Clintons reportedly knew of acts to hide donations to legal fund Interviews, documents say trustees tried to prevent embarrassment

September 01, 1997|By LOS ANGELES TIMES

WASHINGTON -- In the six months leading up to last fall's election, the trustees of President Clinton's legal defense fund acted with the knowledge of the president and first lady to conceal the potentially embarrassing story of disciples of a Taiwan-based sect donating $639,000, according to interviews and newly available documents.

The trustees of the Presidential Legal Expense Trust used accounting measures in June 1996 that would allow them to refund the money from a Taiwan-based religious sect, Suma Ching Hai, without reporting the transactions until after November's election, the newspaper reported.

The decision to later refund the money and keep the matter under wraps followed two meetings with White House officials.

The trust -- which was established by the president and first lady June 28, 1994, to raise money for the Clintons' legal bills from Whitewater investigations and a sexual harassment lawsuit brought by Paula Corbin Jones -- is supposed to operate independent of political influence.

On May 9, 1996, six administration officials -- including political operatives Bruce R. Lindsey and Harold M. Ickes -- attended an hourlong White House briefing on the sensitive issue with three representatives of the trust.

The trust reported that the checks and money orders were delivered in a manila envelope by Yah Lin "Charlie" Trie, a former Little Rock, Ark., restaurateur and longtime acquaintance of the president, but had originated from the followers of a Buddhist "cult" supreme master.

The Clintons were informed last spring about the delivery of Trie's checks, as well as the decision not to inform the public, documents and interviews show.

When the donations and refunds were finally revealed in December, six weeks after the election, the defense fund and White House contended that the trustees needed nine months to thoroughly review the contributions.

But confidential congressional records, internal defense fund papers and private meeting notes reveal a concerted effort by the White House to deal with the issue months earlier.

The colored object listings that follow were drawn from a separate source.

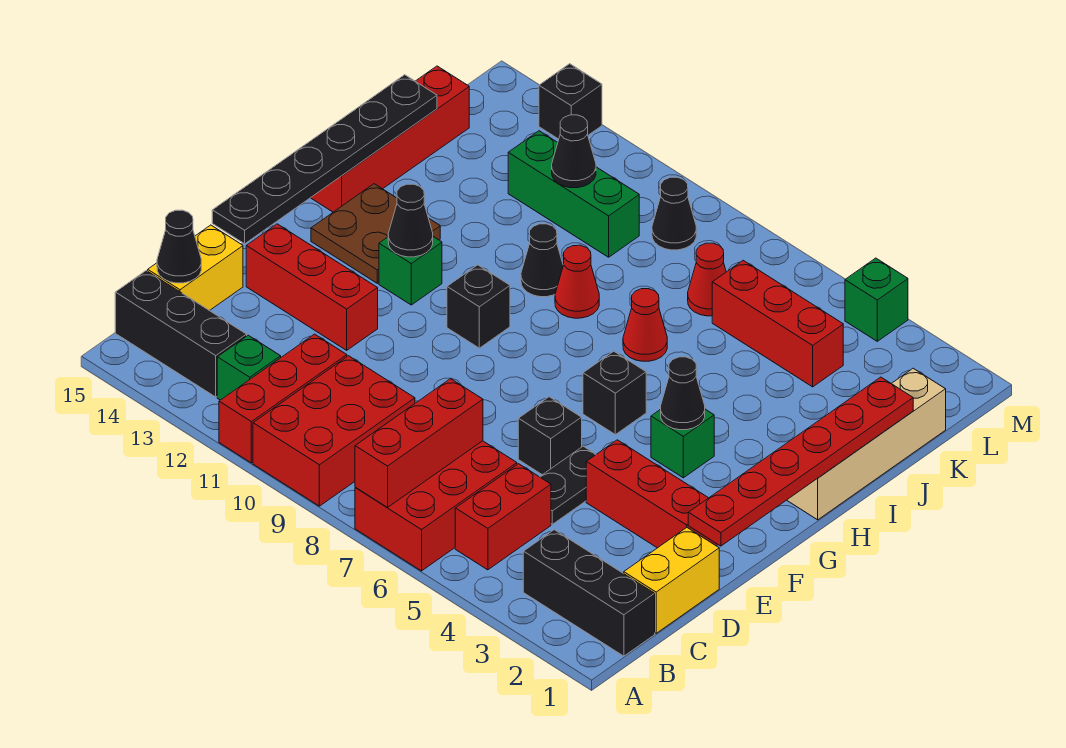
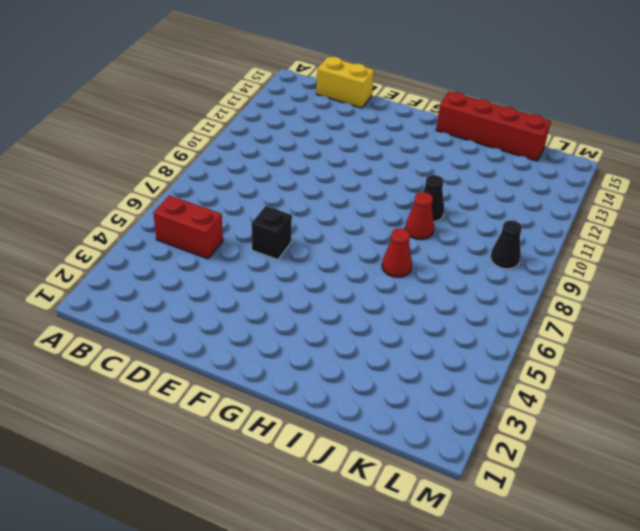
none -> red 2x3 brick [355,441,517,571]
none -> red 2x3 brick [253,356,415,506]
none -> red 1x3 brick [219,334,347,463]
none -> black 1x3 brick [523,530,655,656]

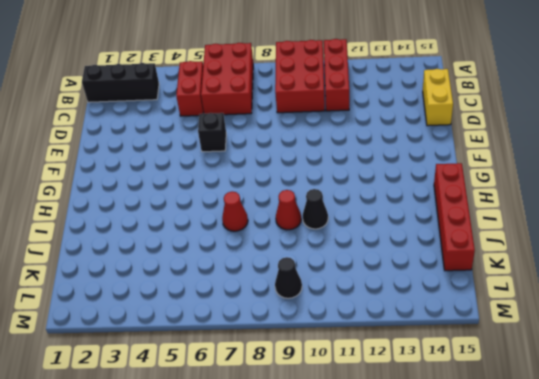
none -> green 1x1 brick [217,335,281,400]
none -> black 1x3 brick [115,271,247,397]
none -> yellow 1x2 brick [624,528,719,633]
none -> black 1x2 plate [540,446,596,524]

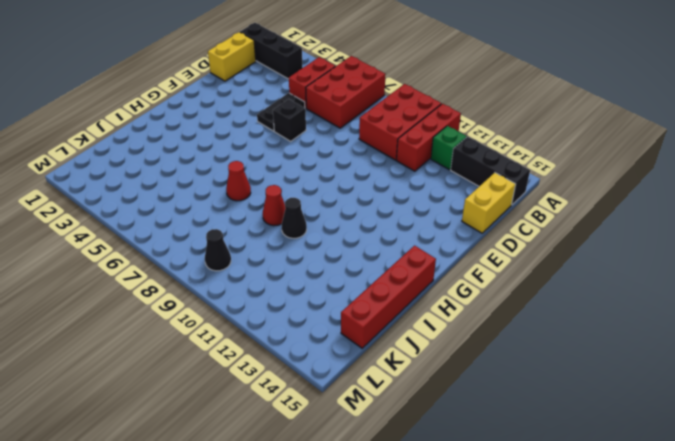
none -> red 1x3 brick [586,440,718,548]
none -> red 1x3 brick [246,224,378,350]
none -> green 1x1 brick [651,409,714,478]
none -> black 1x1 brick [583,351,646,435]

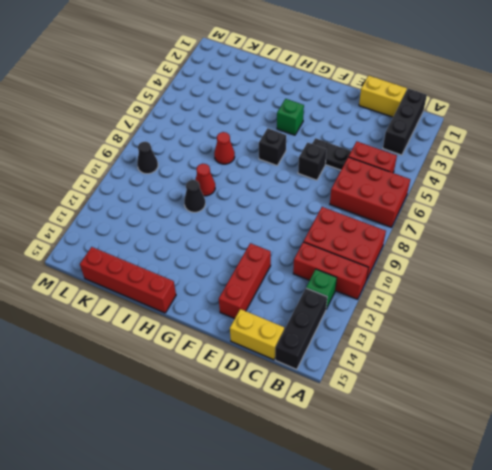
none -> red 1x3 brick [586,440,718,548]
none -> black 1x1 brick [447,265,510,348]
none -> green 1x1 brick [379,237,442,305]
none -> brown 2x2 plate [311,184,440,283]

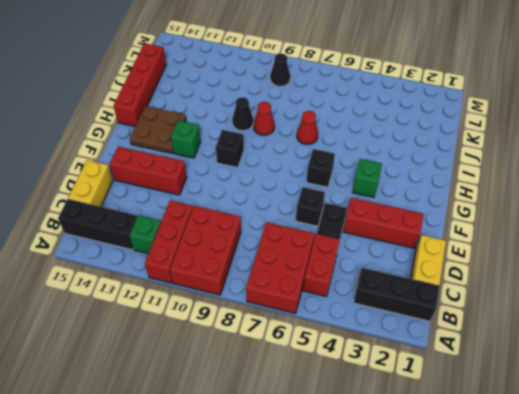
none -> tan 1x4 brick [787,368,946,520]
none -> red 1x3 brick [712,260,843,387]
none -> red 1x1 cone [688,243,726,316]
none -> green 1x3 brick [508,131,639,257]

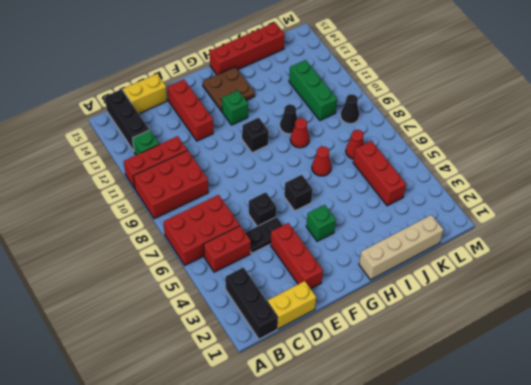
none -> green 1x1 brick [845,258,908,341]
none -> black 1x1 brick [539,64,602,139]
none -> red 1x3 brick [355,379,483,507]
none -> black 1x1 cone [157,210,201,283]

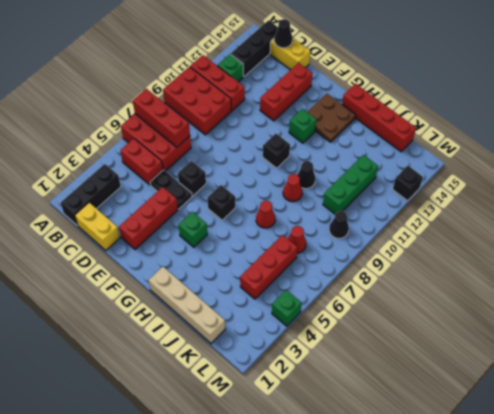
none -> red 1x6 plate [688,377,913,546]
none -> black 1x6 plate [212,75,437,244]
none -> black 1x1 cone [661,357,705,430]
none -> black 1x1 cone [388,184,433,257]

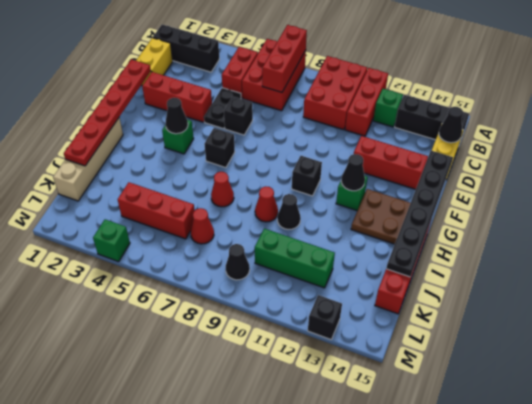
none -> black 1x1 cone [552,115,596,188]

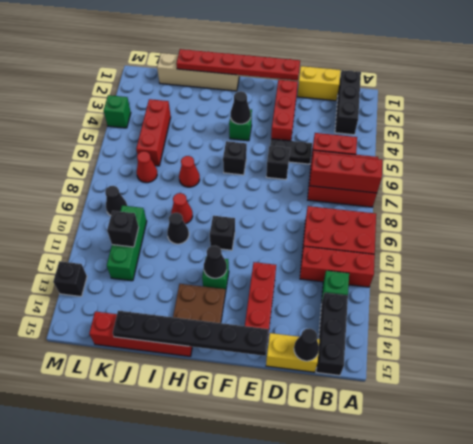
black 1x1 brick [107,211,139,247] -> black 1x1 cone [552,115,596,188]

The documents show the depth of White House involvement and provide new details on how much top officials knew of the controversy.

White House special counsel Lanny Davis strongly denied any attempt within the White House to withhold information about Trie's activities.

"It is false to suggest that anyone in the White House decided to conceal the Trie money," Davis said. "The decision concerning public disclosure was made exclusively by the trustees, and no one in the White House could have or should have challenged that judgment."

Michael Cardozo, the executive director of the trust, also insisted in an interview that its decisions were never influenced by the White House or guided by political motivations.

"We preserved the integrity of the trust, which was our legal obligation and I don't believe there is any obligation or responsibility of the trustees to do anything more than that," said Cardozo, a former White House deputy counsel in the administration of President Jimmy Carter. Cardozo also served as vice chairman of the 1993 and 1997 Clinton inaugural committees.

One effect of keeping the Trie-related donations quiet was to postpone until late in the election cycle the controversy over campaign fund-raising abuses, now the subject of Senate hearings and a Justice Department investigation.

Trie continued to raise about $400,000 in questionable donations for the Democratic National Committee last year while receiving special treatment and access at the White House.

The Clintons appointed nine trustees to manage the fund. Under the guidelines, it was to operate independently of the administration and report directly to the president and first lady through the White House counsel.

Although the private trust is not subject to federal laws governing political contributions, the Clintons imposed their own restrictions: limiting individual donations to $1,000 a year and prohibiting foreigners, corporations, labor unions, political organizations, lobbyists and federal employees from contributing.